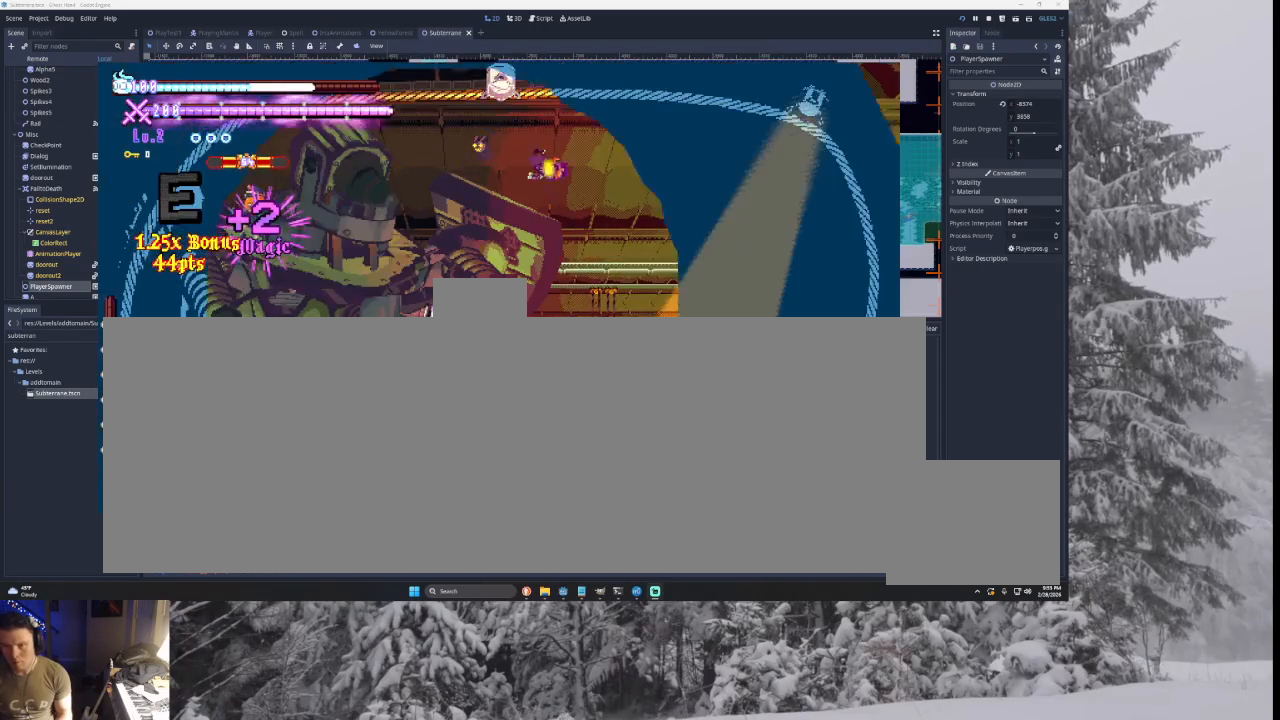
{"buttons": [], "left_stick": "center", "right_stick": "center", "events": [[33, "right_stick", "down"], [133, "right_stick", "center"], [167, "left_stick", "right"], [467, "left_stick", "center"]]}
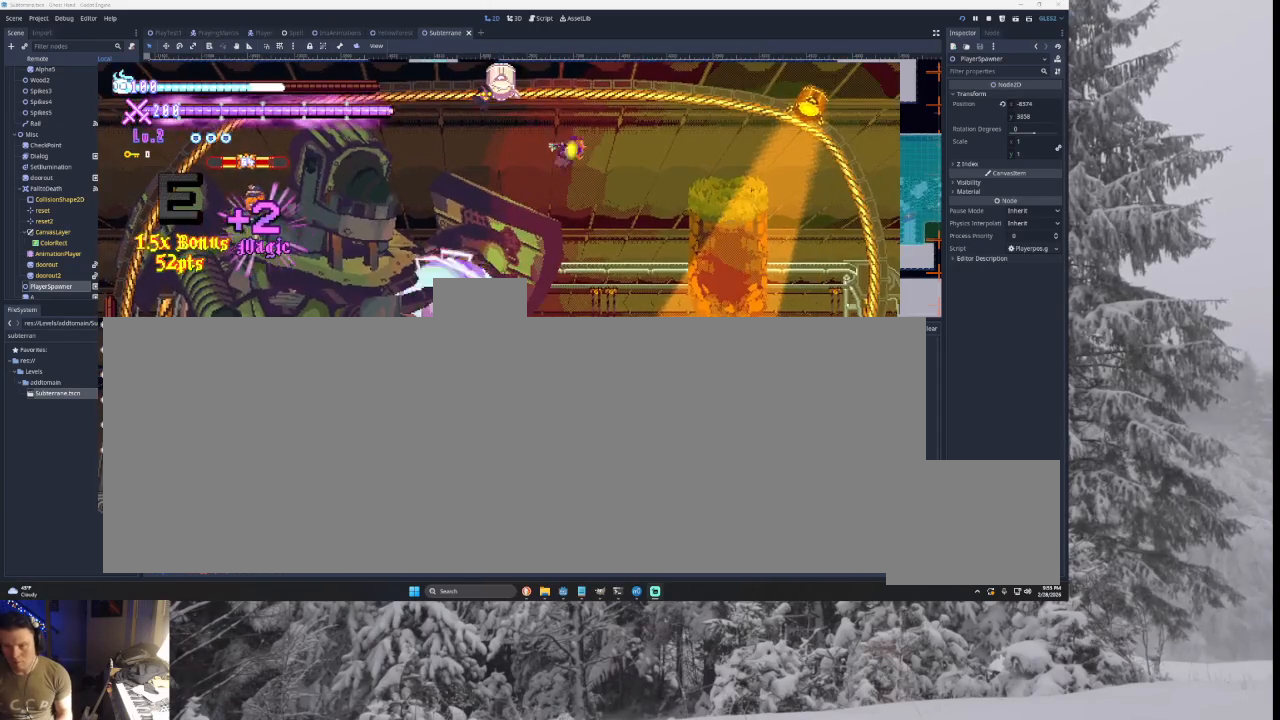
{"buttons": [], "left_stick": "right", "right_stick": "center", "events": [[33, "left_stick", "left"], [133, "left_stick", "center"], [200, "left_stick", "right"], [200, "right_stick", "down"], [300, "right_stick", "center"]]}
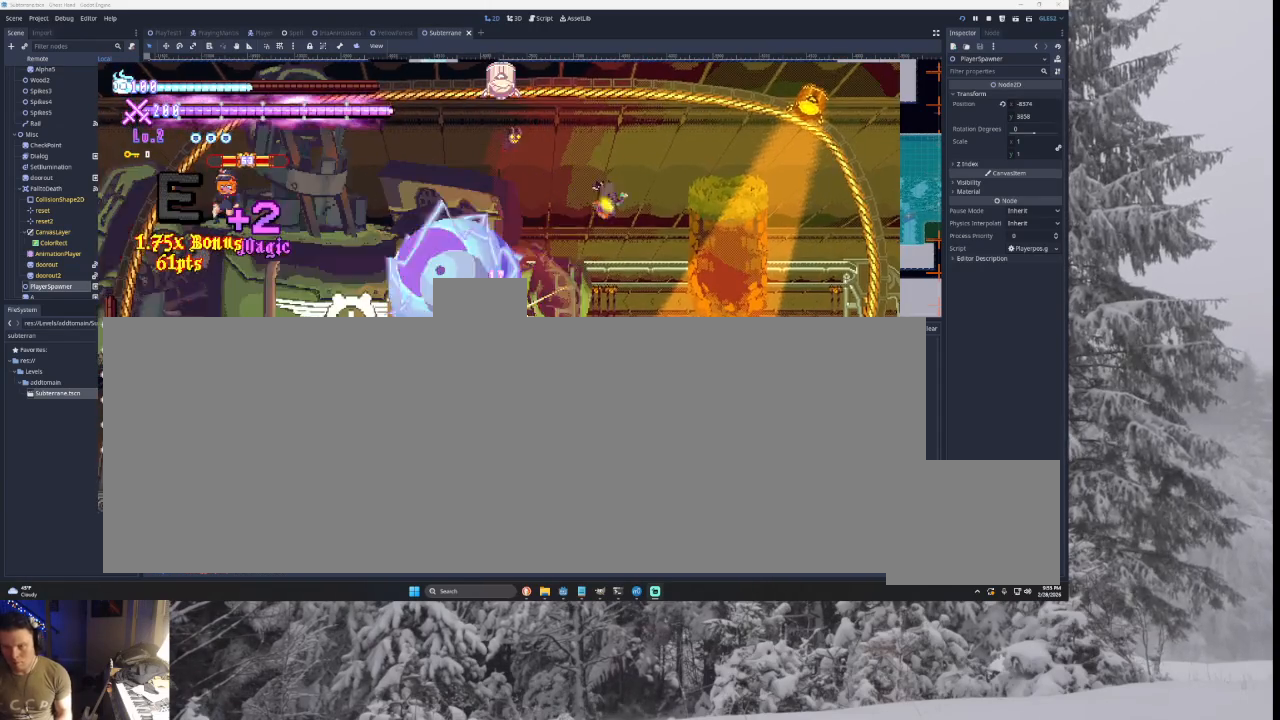
{"buttons": [], "left_stick": "right", "right_stick": "center", "events": [[100, "left_stick", "center"], [167, "left_stick", "left"], [233, "left_stick", "center"], [267, "SQUARE", "down"], [333, "left_stick", "down-right"], [400, "SQUARE", "up"], [400, "left_stick", "right"]]}
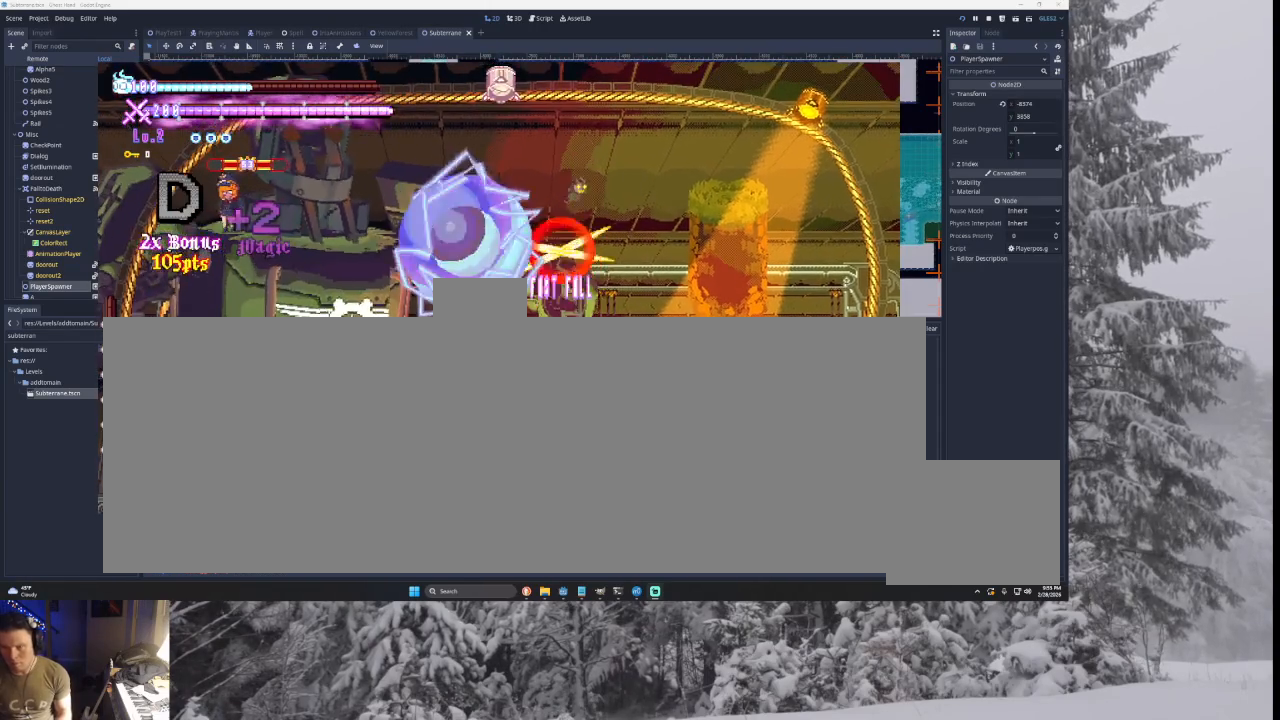
{"buttons": ["SQUARE", "TRIANGLE"], "left_stick": "right", "right_stick": "center", "events": [[167, "left_stick", "left"], [233, "TRIANGLE", "down"], [300, "SQUARE", "down"], [433, "left_stick", "right"]]}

What is expected >> Return the listing above unaltered, omitting its pictures.

The answer >>
{"buttons": [], "left_stick": "center", "right_stick": "center", "events": [[33, "right_stick", "down"], [133, "right_stick", "center"], [167, "left_stick", "right"], [467, "left_stick", "center"]]}
{"buttons": [], "left_stick": "right", "right_stick": "center", "events": [[33, "left_stick", "left"], [133, "left_stick", "center"], [200, "left_stick", "right"], [200, "right_stick", "down"], [300, "right_stick", "center"]]}
{"buttons": [], "left_stick": "right", "right_stick": "center", "events": [[100, "left_stick", "center"], [167, "left_stick", "left"], [233, "left_stick", "center"], [267, "SQUARE", "down"], [333, "left_stick", "down-right"], [400, "SQUARE", "up"], [400, "left_stick", "right"]]}
{"buttons": ["SQUARE", "TRIANGLE"], "left_stick": "right", "right_stick": "center", "events": [[167, "left_stick", "left"], [233, "TRIANGLE", "down"], [300, "SQUARE", "down"], [433, "left_stick", "right"]]}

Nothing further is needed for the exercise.